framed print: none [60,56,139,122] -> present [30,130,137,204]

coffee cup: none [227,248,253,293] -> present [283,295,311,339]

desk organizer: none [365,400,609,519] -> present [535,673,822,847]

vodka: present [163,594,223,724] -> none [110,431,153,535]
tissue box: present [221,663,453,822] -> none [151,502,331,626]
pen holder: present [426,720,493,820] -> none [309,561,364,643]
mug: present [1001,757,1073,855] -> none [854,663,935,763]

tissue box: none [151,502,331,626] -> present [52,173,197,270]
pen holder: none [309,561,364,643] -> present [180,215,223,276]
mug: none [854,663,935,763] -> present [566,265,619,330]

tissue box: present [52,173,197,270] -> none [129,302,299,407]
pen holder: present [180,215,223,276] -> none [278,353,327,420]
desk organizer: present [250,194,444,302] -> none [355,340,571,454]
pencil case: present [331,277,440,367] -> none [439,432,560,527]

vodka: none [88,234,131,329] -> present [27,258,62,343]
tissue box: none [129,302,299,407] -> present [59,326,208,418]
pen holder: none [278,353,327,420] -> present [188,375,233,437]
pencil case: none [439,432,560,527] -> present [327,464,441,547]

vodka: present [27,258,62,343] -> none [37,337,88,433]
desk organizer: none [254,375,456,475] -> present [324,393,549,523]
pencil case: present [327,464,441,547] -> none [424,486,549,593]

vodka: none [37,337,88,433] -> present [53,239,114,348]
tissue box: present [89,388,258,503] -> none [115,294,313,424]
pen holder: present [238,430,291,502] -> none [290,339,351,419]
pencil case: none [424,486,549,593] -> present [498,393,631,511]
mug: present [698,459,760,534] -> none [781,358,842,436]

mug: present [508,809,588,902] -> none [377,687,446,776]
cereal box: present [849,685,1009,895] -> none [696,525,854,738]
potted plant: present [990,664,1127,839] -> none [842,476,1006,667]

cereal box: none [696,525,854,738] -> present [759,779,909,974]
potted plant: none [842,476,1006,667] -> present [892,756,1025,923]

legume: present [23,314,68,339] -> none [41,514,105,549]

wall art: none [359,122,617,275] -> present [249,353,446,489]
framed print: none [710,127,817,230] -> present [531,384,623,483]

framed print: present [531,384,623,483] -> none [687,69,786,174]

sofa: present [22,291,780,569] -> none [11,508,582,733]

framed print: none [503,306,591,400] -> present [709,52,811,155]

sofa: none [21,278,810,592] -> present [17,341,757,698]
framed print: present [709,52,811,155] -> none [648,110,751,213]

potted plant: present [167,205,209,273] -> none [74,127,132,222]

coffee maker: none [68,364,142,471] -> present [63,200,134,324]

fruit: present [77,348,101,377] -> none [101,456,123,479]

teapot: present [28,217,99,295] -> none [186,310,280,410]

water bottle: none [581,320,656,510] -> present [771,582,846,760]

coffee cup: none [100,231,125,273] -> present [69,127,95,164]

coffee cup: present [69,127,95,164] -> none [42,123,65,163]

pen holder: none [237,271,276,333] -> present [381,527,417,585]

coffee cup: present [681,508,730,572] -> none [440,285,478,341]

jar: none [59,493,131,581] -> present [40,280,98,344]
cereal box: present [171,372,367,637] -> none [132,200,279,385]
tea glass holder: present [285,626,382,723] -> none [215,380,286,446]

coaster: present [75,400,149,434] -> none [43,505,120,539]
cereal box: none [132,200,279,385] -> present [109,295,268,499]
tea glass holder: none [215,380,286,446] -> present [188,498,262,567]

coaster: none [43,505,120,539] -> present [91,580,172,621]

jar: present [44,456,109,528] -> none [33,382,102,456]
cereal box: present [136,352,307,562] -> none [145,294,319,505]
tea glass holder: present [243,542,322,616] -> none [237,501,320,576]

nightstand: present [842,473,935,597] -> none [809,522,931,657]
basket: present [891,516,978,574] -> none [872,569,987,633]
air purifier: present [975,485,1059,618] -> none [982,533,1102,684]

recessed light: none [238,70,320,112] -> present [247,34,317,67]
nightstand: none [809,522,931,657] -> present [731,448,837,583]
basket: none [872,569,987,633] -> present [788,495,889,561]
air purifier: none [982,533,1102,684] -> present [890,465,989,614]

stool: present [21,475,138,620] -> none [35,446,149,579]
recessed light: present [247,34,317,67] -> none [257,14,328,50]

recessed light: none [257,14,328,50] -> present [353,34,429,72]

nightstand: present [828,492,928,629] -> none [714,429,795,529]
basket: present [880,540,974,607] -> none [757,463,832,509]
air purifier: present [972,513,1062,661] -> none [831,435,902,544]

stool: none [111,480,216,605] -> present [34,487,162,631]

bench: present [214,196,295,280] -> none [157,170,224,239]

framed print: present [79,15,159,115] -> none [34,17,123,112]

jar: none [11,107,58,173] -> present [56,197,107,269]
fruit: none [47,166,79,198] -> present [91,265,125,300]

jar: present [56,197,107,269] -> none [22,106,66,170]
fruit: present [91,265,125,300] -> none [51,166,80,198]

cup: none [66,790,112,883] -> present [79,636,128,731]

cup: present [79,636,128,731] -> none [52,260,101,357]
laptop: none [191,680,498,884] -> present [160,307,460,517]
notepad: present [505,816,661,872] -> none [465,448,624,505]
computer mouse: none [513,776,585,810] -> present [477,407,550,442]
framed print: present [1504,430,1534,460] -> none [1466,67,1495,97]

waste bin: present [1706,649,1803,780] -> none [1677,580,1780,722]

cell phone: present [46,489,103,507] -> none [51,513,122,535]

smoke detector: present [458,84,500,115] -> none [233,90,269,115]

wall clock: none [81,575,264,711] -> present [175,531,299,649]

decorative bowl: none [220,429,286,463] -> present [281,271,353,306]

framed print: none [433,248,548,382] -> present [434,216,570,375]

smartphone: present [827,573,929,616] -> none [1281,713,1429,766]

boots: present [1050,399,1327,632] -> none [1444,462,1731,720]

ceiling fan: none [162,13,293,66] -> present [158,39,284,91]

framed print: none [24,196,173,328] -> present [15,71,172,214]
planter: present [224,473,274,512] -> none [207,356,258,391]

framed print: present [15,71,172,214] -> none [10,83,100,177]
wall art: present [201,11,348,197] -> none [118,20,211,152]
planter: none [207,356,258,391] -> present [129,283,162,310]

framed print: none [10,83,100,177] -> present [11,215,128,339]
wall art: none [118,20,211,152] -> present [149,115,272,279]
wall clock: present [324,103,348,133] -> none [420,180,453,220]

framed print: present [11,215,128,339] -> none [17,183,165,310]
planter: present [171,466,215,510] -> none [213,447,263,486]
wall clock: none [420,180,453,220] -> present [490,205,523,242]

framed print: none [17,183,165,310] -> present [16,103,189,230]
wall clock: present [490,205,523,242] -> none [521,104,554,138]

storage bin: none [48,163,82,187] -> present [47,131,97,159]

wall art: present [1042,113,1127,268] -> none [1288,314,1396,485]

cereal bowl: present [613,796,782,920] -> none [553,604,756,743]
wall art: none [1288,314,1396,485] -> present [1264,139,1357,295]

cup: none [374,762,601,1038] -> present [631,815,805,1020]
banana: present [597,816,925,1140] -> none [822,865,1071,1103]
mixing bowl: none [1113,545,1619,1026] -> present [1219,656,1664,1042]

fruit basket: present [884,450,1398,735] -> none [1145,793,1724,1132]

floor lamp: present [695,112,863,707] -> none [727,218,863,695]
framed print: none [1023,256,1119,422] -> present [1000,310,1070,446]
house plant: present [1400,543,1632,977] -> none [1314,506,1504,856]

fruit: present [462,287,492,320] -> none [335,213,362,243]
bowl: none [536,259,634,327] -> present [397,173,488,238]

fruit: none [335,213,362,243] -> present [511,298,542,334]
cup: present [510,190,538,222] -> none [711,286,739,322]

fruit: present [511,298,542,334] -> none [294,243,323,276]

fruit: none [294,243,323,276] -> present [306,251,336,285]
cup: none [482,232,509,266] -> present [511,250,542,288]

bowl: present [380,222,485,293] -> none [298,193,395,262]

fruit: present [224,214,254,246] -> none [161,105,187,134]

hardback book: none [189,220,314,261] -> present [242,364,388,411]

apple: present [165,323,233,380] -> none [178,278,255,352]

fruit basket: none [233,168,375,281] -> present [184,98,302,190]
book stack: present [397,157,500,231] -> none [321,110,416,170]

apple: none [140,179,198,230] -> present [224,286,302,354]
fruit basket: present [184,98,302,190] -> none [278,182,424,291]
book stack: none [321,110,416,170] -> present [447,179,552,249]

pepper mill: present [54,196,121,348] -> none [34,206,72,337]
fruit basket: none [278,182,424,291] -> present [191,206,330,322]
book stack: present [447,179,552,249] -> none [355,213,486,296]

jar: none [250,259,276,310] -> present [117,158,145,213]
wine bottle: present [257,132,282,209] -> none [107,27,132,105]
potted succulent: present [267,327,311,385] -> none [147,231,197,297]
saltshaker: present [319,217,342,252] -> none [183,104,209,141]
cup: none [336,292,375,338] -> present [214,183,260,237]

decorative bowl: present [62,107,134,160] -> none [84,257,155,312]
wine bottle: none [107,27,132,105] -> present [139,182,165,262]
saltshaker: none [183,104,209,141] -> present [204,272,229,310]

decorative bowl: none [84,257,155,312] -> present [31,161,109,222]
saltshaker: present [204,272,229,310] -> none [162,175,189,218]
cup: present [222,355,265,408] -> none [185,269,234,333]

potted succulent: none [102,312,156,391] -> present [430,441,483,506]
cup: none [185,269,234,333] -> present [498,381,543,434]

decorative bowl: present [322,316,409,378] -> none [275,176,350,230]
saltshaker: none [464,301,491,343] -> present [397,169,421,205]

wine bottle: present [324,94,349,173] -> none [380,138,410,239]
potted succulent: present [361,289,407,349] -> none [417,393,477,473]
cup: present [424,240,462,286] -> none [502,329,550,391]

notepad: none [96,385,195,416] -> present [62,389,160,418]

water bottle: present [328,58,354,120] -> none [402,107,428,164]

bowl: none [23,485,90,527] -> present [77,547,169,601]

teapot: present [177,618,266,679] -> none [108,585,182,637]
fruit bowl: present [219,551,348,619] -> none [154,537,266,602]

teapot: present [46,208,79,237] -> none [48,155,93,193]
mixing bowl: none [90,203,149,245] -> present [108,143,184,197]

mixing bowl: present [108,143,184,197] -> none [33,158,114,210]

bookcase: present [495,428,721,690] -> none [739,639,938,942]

┄┄┄┄┄┄

Lines from the top of the entries through the line with "tissue box: present [221,663,453,822]" are to be transcribed exactly, and nothing more.

framed print: none [60,56,139,122] -> present [30,130,137,204]

coffee cup: none [227,248,253,293] -> present [283,295,311,339]

desk organizer: none [365,400,609,519] -> present [535,673,822,847]

vodka: present [163,594,223,724] -> none [110,431,153,535]
tissue box: present [221,663,453,822] -> none [151,502,331,626]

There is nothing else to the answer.